*EXERCICE A*:
Réécrivez de façon plus concise le paragraphe de l'extrait qui commence par « Au moment d'écrire ces lignes », en conservant ses faits principaux.

Que les politiciens se prononcent!
Un appel de Paul Bégin, ancien ministre de la justice



(Le Devoir 29 et 30 janvier 2007 )

Premier de deux textes: Accommodements raisonnables? Non, cafouillages sociétaux!

En janvier 2005, dans une lettre publiée dans le journal Le Devoir et qui portait sur la création de tribunaux islamiques en Ontario, tel que le proposait alors le rapport Boyd, j’écrivais que "depuis quelques années, l’État, les organismes publics, les défenseurs des droits et libertés, les intellectuels et les politiciens ont laissé pratiquement toute la place aux tribunaux pour décider seuls de l’étendue, des limites et même de l’existence de certains de nos droits et de certaines de nos libertés les plus fondamentaux" (La Charia ou les tribunaux islamiques - L'Etat québécois doit se prononcer. Et clairement contre!, Le Devoir,12 janvier 2005). Je soulignais que ce comportement n’était "pas sain, aussi compétents que soient nos tribunaux". Et j’ajoutais qu’"il est absolument essentiel que tous les acteurs, et particulièrement l’État québécois, interviennent et participent activement à ces débats qui ne peuvent faire autrement que de déboucher dans certains cas sur des changements individuels et collectifs profonds dans nos façons d’être, de penser et de vivre, que ces débats s’appellent: le port du kirpan, du turban, de la kippa, du voile et même de la burqa, l’excision et l’infibulation, l’érouv, la souccah, le refus de la transfusion sanguine, le refus, à l’urgence ou même à la salle d’opération, qu’un médecin de sexe masculin examine, soigne ou opère une femme musulmane".
Au moment d’écrire ces lignes, j’étais loin de me douter que les événements justifieraient aussi rapidement et aussi pleinement l’intervention de l’État. J’étais également loin de penser que cette absence d’indications et d’interventions claires de la part de l’État ferait en sorte que plusieurs organismes publics confrontés à des situations nouvelles se sentiraient moralement, si ce n’est juridiquement, obligés de prendre des décisions fondées sur la nécessité alléguée de concevoir et de proposer un ou des accommodements dits raisonnables.

*Entrées du jeu de données*:
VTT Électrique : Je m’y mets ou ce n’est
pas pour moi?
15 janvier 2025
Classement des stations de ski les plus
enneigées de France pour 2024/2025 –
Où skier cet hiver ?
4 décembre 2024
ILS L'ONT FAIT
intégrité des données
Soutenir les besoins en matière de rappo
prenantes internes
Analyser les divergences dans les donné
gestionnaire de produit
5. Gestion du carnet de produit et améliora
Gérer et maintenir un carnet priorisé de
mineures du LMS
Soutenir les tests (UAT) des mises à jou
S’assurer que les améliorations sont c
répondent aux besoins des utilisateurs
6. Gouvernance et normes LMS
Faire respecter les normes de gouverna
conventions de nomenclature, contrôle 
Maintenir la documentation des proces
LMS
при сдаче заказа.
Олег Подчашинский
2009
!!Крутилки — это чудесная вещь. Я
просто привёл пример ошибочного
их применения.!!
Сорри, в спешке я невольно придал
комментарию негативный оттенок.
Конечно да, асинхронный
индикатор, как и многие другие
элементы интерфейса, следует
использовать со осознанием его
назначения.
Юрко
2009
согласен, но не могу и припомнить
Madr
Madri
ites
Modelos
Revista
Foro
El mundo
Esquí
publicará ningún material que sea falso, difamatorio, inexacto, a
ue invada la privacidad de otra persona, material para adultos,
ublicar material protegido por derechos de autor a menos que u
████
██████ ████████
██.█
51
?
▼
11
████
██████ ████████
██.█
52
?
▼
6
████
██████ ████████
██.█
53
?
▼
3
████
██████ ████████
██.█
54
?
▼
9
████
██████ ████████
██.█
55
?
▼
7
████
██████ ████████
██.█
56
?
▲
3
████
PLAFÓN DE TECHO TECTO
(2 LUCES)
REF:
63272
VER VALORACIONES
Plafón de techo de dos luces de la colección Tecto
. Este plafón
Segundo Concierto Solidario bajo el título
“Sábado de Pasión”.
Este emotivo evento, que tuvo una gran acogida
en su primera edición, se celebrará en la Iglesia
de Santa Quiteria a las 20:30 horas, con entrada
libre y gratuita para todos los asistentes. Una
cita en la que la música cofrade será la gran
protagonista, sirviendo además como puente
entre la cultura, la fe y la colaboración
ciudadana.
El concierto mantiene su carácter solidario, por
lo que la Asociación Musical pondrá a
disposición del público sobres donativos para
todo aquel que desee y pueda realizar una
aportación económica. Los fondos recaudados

*EXERCICE B*:
Relevez chacune des lignes des rangées qui contient le mot « Soutenir ».

*ESPACE DE RÉPONSE A*:
Au moment où j'écrivais, je ne prévoyais pas que les événements justifieraient si vite et si pleinement l'intervention de l'État. Je ne prévoyais pas non plus que l'absence d'indications et d'interventions claires de sa part amènerait plusieurs organismes publics, face à des situations nouvelles, à se sentir moralement, voire juridiquement, obligés de prendre des décisions fondées sur la nécessité alléguée de concevoir et de proposer des accommodements dits raisonnables.

*ESPACE DE RÉPONSE B*:
Soutenir les besoins en matière de rappo
Soutenir les tests (UAT) des mises à jou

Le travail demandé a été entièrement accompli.